Another way to differentiate is to use negative markers, words like “never”, “not”, or “no” (“never fried”, “we don’t wash out the natural potato flavor”, “no wiping your greasy chip hand on your jeans”). Negation emphasizes bad qualities that a chip does not have, subtly suggesting that other brands have this bad quality. To get a more fine-grained analysis, we also regressed the number of negative words against the price. We found that a bag of potato chips costs 4 cents more per ounce for every additional negative word on the bag.

Finally, expensive chips are 5 times more likely to distinguish themselves from other chips, using comparative phrases like “less fat than other leading brands”, “best in America”, “in a class of their own”. or “a crunchy bite you won’t find in any other chip”. Where text on the inexpensive chips focuses on the chips themselves, ads for expensive chips emphasize their differences from “lesser” chips.

…Mentions of tradition occurred more than twice as often on inexpensive chips. Our linear regression showed that every time a family or an American locale is mentioned, the price per ounce of the chips drops 10 cents. The inexpensive chips thus represent a model of authenticity rooted in family traditions and family-run companies, and set in regional locations throughout America.

That is from Dan JurafskyHis blog, on food and language, is interesting throughout.

The value of infrastructure

I liked the title of this one: “Hopping Mad: Uganda Power Cuts Hit Grasshopper Harvest,” excerpt:

“Every evening I first pray for there to be power — and then I pray that the grasshoppers will come,” Turyamugumya told AFP.

Stripped of their wings and fried with onions, grasshoppers are a delicacy in Uganda’s central region — gobbled up by the handful and washed down with beer in bars around Kampala.

This time of year should be peak season for the insect catchers but Turyamugumya — who uses bright lights to attract the flying insects before disorientating them with smoke and trapping them in disused oil drums — says that business is tough.

“The problem has been power, it is on and off. Like last night, the whole night it was off,” Turyamugumya, 33, says.

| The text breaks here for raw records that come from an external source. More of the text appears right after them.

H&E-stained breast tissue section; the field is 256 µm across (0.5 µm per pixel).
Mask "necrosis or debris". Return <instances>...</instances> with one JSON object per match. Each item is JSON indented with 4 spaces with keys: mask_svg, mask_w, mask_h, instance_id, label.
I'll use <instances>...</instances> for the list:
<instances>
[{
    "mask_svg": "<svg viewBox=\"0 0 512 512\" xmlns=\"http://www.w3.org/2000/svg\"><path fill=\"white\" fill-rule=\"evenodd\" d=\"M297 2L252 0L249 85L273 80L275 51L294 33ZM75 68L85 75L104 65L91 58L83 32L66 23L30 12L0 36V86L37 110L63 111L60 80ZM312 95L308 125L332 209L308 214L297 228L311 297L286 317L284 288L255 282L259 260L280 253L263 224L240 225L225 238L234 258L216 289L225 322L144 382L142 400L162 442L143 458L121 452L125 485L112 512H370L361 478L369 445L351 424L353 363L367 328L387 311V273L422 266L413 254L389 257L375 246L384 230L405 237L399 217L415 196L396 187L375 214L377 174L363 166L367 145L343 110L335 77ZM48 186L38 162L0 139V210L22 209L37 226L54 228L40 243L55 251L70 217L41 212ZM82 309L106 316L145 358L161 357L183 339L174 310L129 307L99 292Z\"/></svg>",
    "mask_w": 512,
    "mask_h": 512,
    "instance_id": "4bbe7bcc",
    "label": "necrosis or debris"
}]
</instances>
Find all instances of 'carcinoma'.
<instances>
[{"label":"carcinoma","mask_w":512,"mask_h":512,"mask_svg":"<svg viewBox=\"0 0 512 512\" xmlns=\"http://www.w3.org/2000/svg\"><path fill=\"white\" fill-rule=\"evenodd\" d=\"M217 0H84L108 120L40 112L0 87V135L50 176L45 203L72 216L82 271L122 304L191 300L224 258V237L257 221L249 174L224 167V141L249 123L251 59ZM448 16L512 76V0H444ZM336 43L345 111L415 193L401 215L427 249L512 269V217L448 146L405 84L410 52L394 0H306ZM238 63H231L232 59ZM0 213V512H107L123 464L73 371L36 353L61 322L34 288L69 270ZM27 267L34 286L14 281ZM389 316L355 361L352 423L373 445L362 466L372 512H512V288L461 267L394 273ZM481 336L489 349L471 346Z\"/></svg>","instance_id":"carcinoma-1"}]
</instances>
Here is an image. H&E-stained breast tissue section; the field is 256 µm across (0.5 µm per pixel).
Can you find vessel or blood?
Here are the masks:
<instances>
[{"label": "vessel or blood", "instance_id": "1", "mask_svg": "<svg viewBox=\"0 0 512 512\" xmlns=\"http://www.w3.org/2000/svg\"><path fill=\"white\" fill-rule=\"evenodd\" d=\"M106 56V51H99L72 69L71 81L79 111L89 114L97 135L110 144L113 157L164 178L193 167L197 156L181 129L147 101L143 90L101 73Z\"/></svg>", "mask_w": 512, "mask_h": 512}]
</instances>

From bakeries to beauticians to building firms, small businesses across Uganda have been struggling to cope with worsening power cuts in recent months.

…Power problems mean that the price he pays for grasshoppers at the market has gone up — and that means insect-loving bar-goers are having to pay more for the snacks. The price for the smallest bag has doubled to around $0.45 (34 euro cents).

For the pointer I thank Daniel Lippman.